> [YOUR INSTRUCTIONS] Only the number is wanted: tally the lines below that contain the word "backsplash".

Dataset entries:
=-=-=-=-=

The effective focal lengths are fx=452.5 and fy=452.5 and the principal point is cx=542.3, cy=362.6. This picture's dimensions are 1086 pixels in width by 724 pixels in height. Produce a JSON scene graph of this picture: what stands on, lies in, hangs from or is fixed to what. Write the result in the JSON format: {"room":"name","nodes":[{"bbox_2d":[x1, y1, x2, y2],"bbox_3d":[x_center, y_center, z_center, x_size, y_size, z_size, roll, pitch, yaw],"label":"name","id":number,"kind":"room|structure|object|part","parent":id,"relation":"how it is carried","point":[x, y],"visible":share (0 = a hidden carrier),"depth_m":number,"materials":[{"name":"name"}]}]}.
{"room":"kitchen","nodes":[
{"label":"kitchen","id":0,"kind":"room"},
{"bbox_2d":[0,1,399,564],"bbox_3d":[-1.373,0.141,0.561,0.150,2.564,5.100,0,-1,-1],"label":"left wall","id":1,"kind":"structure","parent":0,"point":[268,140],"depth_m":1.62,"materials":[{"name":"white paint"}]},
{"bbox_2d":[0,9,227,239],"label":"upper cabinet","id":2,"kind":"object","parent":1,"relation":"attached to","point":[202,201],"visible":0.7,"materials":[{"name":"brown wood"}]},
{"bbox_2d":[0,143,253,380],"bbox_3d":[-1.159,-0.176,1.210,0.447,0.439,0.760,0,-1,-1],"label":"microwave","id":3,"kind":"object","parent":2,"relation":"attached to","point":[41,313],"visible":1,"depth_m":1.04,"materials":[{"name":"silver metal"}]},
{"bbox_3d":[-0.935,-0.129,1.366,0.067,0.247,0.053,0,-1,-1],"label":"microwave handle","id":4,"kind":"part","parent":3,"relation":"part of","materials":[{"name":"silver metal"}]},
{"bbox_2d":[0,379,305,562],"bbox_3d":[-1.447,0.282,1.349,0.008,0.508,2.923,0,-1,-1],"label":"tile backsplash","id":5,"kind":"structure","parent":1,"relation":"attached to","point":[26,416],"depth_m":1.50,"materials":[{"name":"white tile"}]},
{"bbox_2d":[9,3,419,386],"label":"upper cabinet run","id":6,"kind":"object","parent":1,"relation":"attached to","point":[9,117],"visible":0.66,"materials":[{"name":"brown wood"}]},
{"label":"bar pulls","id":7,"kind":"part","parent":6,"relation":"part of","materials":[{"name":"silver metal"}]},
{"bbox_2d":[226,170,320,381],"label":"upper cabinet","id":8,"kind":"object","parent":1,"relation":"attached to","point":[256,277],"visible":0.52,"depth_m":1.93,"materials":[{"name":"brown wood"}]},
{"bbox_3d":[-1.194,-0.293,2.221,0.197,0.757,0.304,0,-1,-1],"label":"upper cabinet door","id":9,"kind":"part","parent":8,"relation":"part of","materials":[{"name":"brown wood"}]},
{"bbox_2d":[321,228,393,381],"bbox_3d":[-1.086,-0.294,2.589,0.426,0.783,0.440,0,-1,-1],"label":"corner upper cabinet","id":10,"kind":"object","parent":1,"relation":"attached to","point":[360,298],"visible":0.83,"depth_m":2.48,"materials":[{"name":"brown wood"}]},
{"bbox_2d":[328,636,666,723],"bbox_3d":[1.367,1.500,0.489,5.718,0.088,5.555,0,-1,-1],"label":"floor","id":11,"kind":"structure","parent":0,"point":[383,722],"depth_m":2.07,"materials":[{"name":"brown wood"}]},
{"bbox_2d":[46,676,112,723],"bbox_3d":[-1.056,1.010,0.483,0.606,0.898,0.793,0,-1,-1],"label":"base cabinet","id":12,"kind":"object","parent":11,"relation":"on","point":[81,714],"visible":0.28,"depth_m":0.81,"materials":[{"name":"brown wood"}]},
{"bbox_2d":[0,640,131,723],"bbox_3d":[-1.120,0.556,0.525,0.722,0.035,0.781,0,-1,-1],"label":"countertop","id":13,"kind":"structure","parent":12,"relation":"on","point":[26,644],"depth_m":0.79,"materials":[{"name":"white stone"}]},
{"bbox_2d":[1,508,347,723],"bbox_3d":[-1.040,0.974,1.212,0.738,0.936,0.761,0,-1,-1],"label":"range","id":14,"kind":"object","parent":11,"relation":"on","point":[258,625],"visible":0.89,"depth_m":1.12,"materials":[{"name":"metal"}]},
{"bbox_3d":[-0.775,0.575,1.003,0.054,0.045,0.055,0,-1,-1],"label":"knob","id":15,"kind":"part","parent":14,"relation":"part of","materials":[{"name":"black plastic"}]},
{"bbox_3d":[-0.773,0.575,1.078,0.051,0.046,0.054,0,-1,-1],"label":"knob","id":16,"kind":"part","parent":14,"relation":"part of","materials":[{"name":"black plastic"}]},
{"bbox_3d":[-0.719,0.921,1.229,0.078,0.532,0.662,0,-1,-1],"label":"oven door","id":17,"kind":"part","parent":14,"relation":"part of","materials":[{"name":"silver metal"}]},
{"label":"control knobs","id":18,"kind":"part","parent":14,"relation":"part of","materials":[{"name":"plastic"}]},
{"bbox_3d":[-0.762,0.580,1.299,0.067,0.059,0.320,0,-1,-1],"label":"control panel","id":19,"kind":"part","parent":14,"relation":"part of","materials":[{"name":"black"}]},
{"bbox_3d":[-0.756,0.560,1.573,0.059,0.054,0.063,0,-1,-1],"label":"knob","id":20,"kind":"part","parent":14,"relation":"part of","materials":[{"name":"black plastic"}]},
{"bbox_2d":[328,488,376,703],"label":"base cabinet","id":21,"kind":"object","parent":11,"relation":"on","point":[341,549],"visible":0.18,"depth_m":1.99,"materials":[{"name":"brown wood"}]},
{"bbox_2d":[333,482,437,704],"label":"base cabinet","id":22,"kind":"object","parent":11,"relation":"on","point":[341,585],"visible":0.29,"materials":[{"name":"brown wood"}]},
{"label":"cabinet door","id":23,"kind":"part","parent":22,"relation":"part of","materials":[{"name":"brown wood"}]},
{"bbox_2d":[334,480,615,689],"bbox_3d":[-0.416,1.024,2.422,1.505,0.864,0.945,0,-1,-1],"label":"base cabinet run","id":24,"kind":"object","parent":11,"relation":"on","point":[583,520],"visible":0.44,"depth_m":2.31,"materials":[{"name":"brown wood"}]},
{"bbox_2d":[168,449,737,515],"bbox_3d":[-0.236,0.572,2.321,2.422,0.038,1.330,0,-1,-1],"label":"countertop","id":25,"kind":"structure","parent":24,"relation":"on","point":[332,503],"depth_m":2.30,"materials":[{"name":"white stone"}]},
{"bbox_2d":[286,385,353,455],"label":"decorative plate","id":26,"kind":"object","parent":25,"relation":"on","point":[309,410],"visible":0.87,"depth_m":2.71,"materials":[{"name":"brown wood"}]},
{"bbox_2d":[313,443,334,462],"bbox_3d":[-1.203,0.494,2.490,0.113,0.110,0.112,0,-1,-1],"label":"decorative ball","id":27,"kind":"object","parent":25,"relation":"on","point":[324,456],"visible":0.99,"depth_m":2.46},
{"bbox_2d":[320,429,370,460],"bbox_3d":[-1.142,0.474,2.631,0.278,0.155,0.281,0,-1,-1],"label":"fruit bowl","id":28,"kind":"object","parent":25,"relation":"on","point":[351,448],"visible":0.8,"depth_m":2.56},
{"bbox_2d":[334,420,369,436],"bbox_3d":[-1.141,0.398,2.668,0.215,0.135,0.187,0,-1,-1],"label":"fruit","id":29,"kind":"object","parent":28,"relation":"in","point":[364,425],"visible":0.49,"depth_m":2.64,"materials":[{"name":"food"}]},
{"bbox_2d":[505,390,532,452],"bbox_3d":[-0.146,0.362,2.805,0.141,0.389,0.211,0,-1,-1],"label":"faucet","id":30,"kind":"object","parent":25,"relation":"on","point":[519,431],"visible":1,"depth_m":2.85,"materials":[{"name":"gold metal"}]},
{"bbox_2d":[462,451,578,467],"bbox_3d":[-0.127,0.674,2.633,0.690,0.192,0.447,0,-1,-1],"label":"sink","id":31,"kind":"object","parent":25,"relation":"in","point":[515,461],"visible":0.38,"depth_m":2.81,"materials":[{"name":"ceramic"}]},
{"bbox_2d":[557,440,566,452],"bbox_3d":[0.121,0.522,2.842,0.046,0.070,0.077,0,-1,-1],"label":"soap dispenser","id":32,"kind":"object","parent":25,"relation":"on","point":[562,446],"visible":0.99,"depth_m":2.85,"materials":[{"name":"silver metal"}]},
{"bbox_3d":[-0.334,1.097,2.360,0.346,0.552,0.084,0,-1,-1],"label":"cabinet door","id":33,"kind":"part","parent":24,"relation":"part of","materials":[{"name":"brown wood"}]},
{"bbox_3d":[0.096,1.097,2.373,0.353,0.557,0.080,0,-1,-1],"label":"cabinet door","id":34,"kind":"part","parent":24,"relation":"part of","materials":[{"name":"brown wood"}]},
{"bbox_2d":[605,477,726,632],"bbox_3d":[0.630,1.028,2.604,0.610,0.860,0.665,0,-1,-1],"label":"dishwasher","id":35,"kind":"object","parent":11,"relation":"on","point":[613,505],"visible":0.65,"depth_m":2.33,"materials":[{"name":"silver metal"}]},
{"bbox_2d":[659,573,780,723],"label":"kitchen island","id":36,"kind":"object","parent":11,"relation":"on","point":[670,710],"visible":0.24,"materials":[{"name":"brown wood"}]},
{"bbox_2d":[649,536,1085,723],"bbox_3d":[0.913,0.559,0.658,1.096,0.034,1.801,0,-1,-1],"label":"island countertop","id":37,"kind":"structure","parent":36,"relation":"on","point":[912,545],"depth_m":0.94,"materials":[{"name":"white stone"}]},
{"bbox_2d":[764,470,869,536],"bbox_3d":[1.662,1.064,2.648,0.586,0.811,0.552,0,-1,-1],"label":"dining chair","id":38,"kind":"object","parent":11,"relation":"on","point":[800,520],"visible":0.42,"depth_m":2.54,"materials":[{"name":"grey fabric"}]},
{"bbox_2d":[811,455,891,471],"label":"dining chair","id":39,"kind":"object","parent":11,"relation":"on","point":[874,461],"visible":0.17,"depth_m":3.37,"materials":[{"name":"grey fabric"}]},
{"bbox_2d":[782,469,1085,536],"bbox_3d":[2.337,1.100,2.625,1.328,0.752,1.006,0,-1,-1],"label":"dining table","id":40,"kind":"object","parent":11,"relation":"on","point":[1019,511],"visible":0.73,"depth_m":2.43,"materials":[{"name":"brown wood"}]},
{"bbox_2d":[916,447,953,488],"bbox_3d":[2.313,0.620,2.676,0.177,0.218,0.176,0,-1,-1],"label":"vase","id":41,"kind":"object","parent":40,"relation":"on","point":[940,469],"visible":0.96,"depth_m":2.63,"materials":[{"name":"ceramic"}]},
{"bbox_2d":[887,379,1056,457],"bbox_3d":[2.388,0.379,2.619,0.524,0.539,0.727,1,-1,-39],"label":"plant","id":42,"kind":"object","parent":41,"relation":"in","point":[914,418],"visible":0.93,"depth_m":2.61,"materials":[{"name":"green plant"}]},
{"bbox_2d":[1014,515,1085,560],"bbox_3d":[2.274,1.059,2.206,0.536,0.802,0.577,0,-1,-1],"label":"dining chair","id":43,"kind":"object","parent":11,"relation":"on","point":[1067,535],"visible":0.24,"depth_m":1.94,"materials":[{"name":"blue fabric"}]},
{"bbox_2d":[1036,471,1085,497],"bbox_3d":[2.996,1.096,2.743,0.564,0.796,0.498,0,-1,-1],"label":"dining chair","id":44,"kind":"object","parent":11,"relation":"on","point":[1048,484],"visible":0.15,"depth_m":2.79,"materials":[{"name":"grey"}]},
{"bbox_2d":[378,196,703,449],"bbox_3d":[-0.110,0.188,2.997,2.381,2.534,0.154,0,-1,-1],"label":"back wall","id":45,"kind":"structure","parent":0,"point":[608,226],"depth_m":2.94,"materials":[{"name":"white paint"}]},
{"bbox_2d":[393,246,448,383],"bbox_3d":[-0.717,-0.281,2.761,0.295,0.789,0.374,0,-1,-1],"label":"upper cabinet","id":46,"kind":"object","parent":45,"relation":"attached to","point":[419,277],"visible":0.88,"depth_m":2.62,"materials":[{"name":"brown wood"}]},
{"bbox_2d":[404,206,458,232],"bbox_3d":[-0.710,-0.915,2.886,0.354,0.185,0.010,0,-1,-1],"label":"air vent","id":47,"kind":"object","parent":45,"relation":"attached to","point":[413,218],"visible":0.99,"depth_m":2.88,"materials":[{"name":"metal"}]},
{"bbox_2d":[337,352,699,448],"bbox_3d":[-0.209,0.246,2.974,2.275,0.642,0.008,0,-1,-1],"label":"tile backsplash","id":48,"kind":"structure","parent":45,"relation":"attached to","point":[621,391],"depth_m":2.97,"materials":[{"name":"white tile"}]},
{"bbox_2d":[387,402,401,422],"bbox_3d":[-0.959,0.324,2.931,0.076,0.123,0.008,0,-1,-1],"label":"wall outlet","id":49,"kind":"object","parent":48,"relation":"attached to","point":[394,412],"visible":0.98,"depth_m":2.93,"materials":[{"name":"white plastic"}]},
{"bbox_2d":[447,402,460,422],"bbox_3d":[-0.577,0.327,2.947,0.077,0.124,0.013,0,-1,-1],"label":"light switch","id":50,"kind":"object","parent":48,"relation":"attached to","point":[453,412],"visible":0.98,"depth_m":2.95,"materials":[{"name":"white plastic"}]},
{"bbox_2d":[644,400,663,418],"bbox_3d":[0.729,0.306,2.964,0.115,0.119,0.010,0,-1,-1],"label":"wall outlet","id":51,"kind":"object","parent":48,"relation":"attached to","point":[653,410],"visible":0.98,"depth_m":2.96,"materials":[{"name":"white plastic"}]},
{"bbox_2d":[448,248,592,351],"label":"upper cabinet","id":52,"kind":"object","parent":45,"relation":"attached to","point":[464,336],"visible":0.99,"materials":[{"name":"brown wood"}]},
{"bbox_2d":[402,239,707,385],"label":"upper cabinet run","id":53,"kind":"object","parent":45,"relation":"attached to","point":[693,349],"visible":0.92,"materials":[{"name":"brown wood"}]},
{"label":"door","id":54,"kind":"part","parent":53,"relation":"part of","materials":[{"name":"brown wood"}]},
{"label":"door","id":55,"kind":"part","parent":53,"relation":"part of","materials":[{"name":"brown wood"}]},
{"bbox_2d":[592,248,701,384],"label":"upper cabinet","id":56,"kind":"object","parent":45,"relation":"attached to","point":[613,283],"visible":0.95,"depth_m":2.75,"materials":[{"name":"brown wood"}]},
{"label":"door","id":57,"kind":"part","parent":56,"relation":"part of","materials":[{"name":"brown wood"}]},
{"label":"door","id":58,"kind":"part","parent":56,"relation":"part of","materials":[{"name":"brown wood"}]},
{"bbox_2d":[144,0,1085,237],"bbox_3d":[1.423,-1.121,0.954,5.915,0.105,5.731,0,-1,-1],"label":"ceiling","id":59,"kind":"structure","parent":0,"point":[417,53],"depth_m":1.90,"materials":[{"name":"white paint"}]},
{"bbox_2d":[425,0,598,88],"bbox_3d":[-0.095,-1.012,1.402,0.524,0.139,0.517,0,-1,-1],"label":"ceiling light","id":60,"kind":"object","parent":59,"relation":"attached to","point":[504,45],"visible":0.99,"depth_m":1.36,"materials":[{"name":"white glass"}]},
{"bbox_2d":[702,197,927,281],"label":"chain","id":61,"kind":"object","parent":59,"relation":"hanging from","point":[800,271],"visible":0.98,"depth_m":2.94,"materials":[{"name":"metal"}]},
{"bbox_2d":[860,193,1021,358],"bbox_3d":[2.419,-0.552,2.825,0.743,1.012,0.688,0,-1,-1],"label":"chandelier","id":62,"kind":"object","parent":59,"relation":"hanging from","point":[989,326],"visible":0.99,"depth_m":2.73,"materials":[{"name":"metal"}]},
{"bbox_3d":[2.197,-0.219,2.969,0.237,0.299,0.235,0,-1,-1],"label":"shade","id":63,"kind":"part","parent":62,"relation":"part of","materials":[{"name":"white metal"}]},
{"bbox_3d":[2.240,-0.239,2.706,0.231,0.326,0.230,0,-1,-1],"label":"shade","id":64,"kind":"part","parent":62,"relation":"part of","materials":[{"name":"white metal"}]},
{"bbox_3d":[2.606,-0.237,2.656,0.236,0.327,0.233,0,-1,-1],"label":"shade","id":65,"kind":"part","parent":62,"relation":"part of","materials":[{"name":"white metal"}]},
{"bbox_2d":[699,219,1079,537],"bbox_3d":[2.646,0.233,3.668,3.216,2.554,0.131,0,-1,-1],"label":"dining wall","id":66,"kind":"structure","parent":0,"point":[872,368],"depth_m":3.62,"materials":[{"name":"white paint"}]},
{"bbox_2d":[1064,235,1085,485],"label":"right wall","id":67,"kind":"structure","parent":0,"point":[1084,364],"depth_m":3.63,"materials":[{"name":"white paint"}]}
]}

=-=-=-=-=

> [WRITTEN REPLY] 2